O caso ganhou contornos dramáticos devido à condição de saúde de uma das moradoras, a filha do casal, que possui alergia severa a picadas. O que começou com o aparecimento isolado de insetos através de tomadas e bocais de lâmpadas evoluiu rapidamente para uma invasão completa, exigindo intervenção profissional especializada.

A situação agravou-se significativamente após uma tentativa vizinha de solucionar o problema bloqueando a entrada externa que os animais utilizavam. Sem acesso ao exterior, o enxame buscou rotas alternativas, infiltrando-se nos cômodos internos e tornando a permanência no apartamento inviável até a resolução do problema.
Descoberta e dimensão da colônia
A contratação de um apicultor foi fundamental para dimensionar o problema oculto sob a alvenaria. Ao realizar a abertura do teto na área da cozinha, a equipe técnica foi surpreendida pelo tamanho da estrutura construída pelos insetos. A colmeia não apenas ocupava um vasto espaço no forro, mas também apresentava uma produtividade excepcional para um ambiente confinado e urbano.
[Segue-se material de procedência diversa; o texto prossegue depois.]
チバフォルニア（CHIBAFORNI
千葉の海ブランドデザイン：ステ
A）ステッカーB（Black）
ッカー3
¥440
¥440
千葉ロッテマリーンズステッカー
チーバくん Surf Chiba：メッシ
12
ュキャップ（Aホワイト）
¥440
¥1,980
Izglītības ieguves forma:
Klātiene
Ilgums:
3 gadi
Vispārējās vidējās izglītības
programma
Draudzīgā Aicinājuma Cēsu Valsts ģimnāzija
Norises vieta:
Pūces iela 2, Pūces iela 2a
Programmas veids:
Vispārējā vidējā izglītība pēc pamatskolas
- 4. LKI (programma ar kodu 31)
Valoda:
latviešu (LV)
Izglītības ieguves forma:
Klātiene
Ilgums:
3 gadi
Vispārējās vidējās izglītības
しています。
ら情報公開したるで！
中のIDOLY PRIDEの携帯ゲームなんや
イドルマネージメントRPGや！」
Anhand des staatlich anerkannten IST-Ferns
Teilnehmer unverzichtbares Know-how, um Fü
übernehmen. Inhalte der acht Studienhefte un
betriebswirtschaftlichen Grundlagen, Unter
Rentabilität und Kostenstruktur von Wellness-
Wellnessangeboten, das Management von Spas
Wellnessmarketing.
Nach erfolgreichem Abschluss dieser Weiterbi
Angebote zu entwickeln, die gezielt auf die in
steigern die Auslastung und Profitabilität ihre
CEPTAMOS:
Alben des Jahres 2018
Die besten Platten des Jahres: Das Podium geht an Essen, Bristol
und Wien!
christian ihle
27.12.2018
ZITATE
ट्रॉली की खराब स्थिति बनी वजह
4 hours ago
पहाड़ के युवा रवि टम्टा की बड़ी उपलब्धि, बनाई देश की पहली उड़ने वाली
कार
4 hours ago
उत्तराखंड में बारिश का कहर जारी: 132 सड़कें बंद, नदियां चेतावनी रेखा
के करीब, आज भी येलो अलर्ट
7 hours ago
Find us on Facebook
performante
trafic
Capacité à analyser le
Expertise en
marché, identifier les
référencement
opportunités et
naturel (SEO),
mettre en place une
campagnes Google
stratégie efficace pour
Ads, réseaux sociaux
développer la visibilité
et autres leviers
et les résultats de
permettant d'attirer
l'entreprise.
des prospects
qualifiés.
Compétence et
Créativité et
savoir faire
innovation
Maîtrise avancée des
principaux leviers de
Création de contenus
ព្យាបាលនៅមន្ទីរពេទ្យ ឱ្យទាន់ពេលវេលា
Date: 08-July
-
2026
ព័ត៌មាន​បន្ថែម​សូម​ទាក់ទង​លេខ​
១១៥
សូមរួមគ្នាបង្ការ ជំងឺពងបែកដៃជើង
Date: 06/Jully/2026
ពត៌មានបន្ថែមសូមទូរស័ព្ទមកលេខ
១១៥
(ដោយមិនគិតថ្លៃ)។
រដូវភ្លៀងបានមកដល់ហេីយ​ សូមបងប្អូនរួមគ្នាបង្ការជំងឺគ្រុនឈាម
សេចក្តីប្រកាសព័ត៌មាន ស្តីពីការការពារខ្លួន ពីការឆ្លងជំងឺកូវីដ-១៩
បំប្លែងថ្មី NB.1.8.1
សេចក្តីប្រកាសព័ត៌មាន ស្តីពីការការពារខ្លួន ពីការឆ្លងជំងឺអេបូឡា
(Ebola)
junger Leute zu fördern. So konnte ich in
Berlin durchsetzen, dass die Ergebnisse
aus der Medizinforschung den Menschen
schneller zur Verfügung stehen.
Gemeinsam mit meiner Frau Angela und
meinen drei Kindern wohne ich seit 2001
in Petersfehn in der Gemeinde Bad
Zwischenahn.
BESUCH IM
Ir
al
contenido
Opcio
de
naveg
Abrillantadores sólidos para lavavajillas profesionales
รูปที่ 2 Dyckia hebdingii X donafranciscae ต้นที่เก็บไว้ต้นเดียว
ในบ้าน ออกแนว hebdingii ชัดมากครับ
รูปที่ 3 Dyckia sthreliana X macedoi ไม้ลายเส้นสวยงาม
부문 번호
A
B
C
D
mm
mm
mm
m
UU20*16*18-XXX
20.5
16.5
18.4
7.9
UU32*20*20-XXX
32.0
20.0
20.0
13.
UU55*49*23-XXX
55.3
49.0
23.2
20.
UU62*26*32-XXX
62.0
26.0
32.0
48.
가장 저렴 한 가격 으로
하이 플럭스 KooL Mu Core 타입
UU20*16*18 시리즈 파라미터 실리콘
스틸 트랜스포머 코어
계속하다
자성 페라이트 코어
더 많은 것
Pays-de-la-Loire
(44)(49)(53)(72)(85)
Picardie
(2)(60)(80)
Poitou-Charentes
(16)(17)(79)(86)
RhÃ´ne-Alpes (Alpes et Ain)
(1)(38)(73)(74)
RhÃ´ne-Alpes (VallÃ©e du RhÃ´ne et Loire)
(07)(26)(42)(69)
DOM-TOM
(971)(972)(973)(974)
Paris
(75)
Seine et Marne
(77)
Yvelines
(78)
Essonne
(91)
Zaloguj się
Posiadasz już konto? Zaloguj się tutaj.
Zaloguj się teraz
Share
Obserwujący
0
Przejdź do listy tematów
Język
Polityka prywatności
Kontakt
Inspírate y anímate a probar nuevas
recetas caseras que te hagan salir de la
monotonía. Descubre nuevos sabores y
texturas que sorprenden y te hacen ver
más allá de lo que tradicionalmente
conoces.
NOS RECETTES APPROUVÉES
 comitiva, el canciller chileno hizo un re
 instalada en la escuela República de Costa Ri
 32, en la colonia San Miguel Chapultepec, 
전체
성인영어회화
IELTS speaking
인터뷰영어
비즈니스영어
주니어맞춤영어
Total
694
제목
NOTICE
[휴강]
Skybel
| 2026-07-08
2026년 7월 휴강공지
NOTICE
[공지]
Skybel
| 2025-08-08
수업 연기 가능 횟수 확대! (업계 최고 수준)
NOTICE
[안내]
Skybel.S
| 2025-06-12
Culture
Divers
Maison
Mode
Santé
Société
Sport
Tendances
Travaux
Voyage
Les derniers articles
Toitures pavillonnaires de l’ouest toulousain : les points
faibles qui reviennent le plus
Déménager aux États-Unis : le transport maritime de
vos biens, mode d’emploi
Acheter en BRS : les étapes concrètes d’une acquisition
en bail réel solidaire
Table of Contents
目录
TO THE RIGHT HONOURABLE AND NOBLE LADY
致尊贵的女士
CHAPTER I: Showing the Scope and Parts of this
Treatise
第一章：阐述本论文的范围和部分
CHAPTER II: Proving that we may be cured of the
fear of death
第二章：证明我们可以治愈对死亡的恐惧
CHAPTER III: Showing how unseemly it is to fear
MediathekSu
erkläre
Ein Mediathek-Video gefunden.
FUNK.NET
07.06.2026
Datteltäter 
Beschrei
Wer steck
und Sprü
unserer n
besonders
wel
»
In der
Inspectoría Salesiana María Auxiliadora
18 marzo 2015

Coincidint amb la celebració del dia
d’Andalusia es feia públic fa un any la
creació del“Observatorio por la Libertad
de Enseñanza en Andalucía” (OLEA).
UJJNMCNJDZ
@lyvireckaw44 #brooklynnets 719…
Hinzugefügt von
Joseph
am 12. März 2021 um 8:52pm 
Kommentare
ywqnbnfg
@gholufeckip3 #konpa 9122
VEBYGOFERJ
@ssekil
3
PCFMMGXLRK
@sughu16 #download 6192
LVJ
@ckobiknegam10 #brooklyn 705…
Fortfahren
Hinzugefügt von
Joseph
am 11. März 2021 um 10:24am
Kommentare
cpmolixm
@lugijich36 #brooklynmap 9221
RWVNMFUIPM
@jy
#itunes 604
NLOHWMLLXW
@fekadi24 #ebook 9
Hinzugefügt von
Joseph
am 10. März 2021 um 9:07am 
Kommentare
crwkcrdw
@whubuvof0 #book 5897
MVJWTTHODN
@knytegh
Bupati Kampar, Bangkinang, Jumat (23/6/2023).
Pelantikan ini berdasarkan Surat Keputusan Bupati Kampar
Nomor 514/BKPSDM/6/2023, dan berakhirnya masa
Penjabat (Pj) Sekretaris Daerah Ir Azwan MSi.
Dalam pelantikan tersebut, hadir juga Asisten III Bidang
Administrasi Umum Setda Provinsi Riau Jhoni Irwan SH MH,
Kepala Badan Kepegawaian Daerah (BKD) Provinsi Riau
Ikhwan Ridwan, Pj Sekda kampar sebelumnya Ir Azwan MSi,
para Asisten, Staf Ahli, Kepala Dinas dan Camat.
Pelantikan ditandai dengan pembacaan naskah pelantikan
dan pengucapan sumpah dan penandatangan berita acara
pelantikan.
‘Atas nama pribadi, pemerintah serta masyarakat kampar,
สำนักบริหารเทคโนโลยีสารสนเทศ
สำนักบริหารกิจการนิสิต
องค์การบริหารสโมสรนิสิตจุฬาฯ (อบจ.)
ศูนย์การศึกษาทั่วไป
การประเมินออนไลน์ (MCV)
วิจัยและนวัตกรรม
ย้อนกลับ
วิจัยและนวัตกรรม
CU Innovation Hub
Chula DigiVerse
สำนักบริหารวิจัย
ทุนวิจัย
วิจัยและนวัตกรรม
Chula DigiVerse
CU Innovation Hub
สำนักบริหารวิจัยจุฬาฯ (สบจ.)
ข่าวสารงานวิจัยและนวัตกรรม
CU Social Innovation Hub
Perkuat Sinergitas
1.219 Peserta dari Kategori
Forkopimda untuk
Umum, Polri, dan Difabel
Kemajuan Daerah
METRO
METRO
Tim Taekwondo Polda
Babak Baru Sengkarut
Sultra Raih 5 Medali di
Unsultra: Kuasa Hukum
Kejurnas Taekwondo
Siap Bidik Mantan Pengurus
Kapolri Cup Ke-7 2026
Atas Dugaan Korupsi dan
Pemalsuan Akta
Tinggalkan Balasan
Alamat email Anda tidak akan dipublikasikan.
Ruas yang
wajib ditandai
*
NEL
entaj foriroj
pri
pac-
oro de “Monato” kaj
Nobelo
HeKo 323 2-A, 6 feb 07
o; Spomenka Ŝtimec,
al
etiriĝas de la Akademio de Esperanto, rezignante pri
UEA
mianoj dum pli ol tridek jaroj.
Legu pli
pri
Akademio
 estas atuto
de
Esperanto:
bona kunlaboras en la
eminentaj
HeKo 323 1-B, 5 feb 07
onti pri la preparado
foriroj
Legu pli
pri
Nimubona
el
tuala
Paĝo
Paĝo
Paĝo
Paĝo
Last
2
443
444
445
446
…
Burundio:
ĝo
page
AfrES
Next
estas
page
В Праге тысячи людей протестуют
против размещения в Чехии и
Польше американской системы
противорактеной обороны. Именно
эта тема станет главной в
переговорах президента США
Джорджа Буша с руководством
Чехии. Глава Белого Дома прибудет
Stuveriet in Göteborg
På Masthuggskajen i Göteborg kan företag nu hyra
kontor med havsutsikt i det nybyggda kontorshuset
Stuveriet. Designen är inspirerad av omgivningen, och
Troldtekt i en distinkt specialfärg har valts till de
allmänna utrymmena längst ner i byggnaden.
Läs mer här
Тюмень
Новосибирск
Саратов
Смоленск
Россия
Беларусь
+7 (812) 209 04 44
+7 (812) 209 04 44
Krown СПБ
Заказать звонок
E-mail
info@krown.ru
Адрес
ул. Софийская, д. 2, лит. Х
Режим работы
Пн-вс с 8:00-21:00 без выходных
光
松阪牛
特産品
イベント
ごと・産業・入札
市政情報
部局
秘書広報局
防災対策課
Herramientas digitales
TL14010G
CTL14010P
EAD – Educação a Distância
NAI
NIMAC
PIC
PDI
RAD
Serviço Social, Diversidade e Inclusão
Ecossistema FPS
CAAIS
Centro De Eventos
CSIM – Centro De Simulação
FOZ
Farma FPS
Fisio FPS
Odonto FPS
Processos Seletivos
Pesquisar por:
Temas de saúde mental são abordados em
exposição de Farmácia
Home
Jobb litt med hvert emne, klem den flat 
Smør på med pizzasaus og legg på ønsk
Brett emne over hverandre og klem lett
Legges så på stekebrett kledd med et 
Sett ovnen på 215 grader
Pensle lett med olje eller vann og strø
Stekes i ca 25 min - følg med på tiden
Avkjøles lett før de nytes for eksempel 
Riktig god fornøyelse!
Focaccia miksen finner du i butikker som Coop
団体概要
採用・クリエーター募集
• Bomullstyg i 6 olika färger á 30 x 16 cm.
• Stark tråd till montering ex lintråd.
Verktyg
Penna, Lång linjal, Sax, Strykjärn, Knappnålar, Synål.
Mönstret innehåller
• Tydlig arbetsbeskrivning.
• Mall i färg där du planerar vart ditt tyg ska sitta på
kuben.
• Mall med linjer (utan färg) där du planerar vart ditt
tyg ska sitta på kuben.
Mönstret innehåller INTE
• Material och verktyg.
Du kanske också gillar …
Durante o processo de remoção, foram contabilizados aproximadamente 40 litros de mel, o que corresponde a cerca de 54 quilos do produto. Especialistas apontam que essa quantidade é muito superior à média encontrada em colmeias urbanas, indicando que a colônia estava estabelecida e ativa há bastante tempo. O trabalho de retirada exigiu o uso de fumaça para acalmar o enxame e permitir o transporte seguro das abelhas para um apiário, preservando a vida dos insetos.
Consequências estruturais e limpeza
A intervenção necessária para a retirada do enxame causou danos consideráveis ao acabamento do imóvel, exigindo obras de reparo no teto e nas paredes. Mesmo após a remoção principal, a família enfrentou desdobramentos desagradáveis, como o surgimento de um forte odor nos quartos. Novas inspeções revelaram a presença de milhares de abelhas mortas dentro das paredes, obrigando os moradores a realizarem quebras adicionais na estrutura para uma limpeza completa e sanitização do ambiente.
Brenda Venturini, moradora do apartamento, relatou a surpresa com a magnitude da colmeia, visto que não há vegetação densa ou quintais próximos que justificassem tal atração. O episódio serve de alerta para a capacidade de adaptação desses insetos em estruturas de concreto e a necessidade de monitoramento constante em edifícios.
Recomendações de segurança
Autoridades e especialistas em controle de pragas reforçam que a manipulação de colmeias deve ser feita exclusivamente por profissionais habilitados. Tentativas caseiras de vedar saídas ou usar venenos podem provocar ataques defensivos do enxame ou, como neste caso, forçar a migração para dentro da residência.
- Acionar imediatamente o Corpo de Bombeiros ou apicultores credenciados ao notar fluxo intenso de abelhas.
- Jamais bloquear os orifícios de entrada e saída dos insetos sem orientação técnica.
- Isolar a área afetada, mantendo crianças e animais domésticos distantes, especialmente pessoas alérgicas.
- Evitar ruídos excessivos ou odores fortes próximos ao local da colmeia até a chegada do socorro.